Gdy na zewnątrz szaleje jesienna plucha, a wraz z deszczem spadają ostatnie liście, wszystko zdaje się tonąć w ponurości.  Jednak nie jest tak do końca. Ową ponurość i chłód ostatnich dni przełamało czterystu młodych ludzi, którzy zebrali się na Sercańskim Czuwaniu Młodzieży w Krakowie-Płaszowie. Rozgrzali oni do czerwoności sercański kościół wspólnym śpiewem i modlitwą.

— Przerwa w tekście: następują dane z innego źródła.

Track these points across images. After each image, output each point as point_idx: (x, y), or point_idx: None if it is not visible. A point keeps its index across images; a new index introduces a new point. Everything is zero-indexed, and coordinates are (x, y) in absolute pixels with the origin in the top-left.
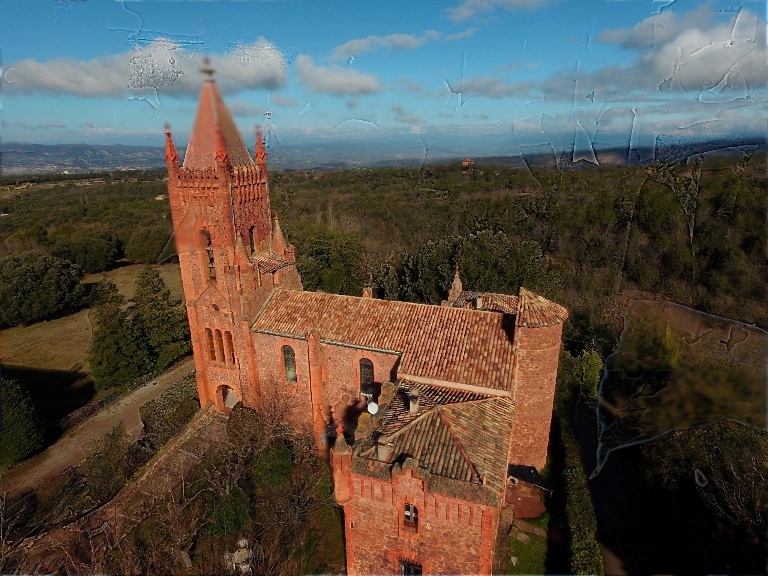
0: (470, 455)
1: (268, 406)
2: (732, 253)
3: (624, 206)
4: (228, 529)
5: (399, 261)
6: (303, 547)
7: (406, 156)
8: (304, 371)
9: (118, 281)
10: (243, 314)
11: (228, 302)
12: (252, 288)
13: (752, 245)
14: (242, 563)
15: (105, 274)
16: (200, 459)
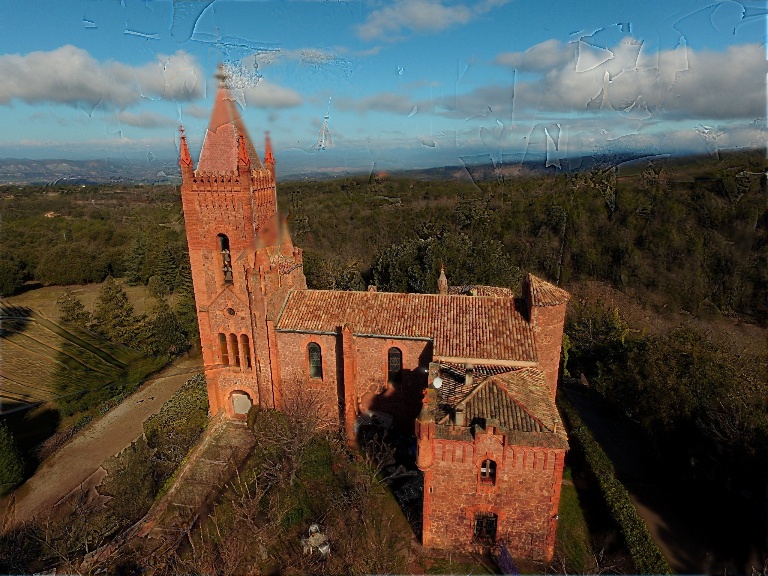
0: (532, 412)
1: (290, 405)
2: (652, 245)
3: (553, 210)
4: (293, 519)
5: (362, 266)
6: (370, 524)
7: (350, 166)
8: (331, 366)
9: (34, 305)
10: (268, 314)
11: (246, 305)
12: (275, 288)
13: (667, 238)
14: (320, 545)
15: (69, 290)
16: (226, 465)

Wszystko rozpoczęło się 28 października 2017 r. około godziny 19:00. Kościół p.w. Najświętszego Serca Pana Jezusa powoli zaczął się wypełniać młodzieżą z sercańskich parafii. Gdy już wszyscy się zebrali i wygodnie usadowili z pomocą w przełamaniu jesiennej pluchy przyszli zaproszeni goście. S. Teresa Pawlak, albertynka, która mówiła, że miłość ma kształt chleba. Ks. Piotr Chmielecki, sercanin i wolontariusze misyjni Natalia i Damian pokazali, że aby pomagać innym czasami nie trzeba wychodzić nawet z domu, ale innym razem można pojechać nawet do Albanii lub Naddniestrza. Przybliżyli oni sercański projekt zbieram.to. Wszystkie te wysiłki były potęgowane przez śpiew płaszowskiego zespołu Ecce Cor.

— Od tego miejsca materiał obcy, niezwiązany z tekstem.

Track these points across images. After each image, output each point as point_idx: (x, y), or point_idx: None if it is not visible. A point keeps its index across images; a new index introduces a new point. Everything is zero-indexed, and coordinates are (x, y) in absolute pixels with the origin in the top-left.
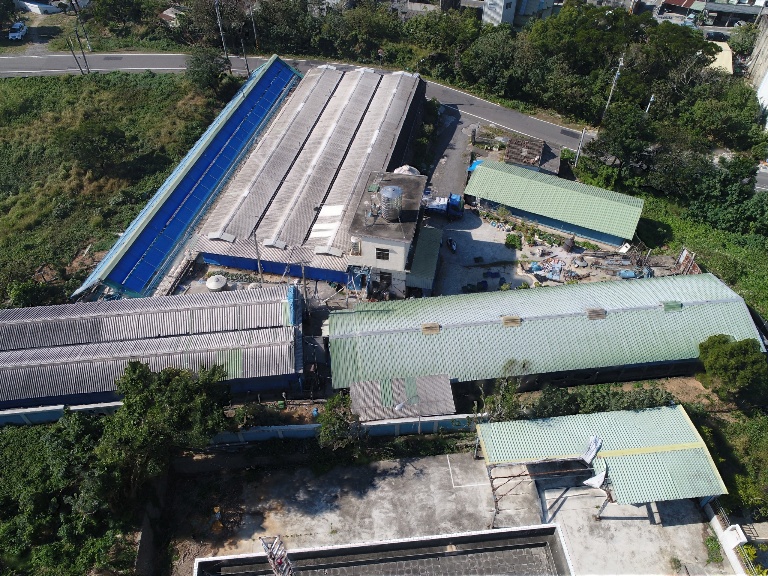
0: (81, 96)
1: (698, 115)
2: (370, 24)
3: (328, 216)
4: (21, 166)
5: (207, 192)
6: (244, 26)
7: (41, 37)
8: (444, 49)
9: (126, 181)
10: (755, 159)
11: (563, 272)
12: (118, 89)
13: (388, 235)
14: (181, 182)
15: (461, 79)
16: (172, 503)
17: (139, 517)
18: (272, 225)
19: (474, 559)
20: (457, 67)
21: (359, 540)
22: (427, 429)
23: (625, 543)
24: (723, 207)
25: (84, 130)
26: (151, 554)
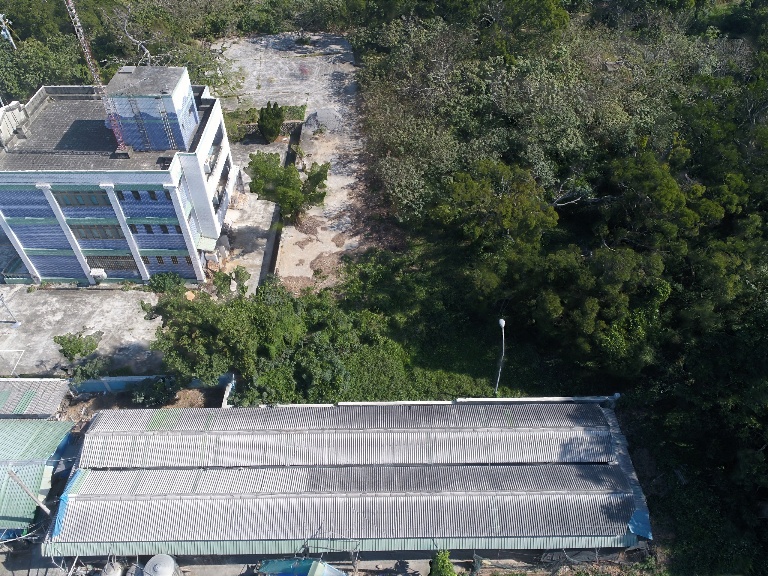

Po przerwie na posiłek ks. Dariusz Lewczak SCJ poprowadził wszystkich zebranych na spotkanie z Ojcem pełnym w miłosierdzie w adoracji Najświętszego Sakramentu oraz w sakramencie pokuty i pojednania. Ostatnim akordem, który mimo późnej pory wypełnił serca zebranych ogromem Bożej łaski i radości, była Eucharystia pod przewodnictwem proboszcza ks. Zenona Siedlarza SCJ. Udzielając Bożego błogosławieństwa rozesłał on wszystkich do swych domów. Każdy uczestnik czuwania wychodząc z kościoła otrzymał mały rozgrzewacz do dłoni w kształcie serca. Ma on przypominać, że miłość jest wstanie pokonać każdy chłód. Wystarczy się nią przełamać z innymi niczym chlebem.

Wielkie wyrazy wdzięczności dla wszystkich, którzy to czuwanie zorganizowali oraz dla wszystkich, którzy na nie przyjechali.

Do zobaczenia na kolejnym sercańskim czuwaniu!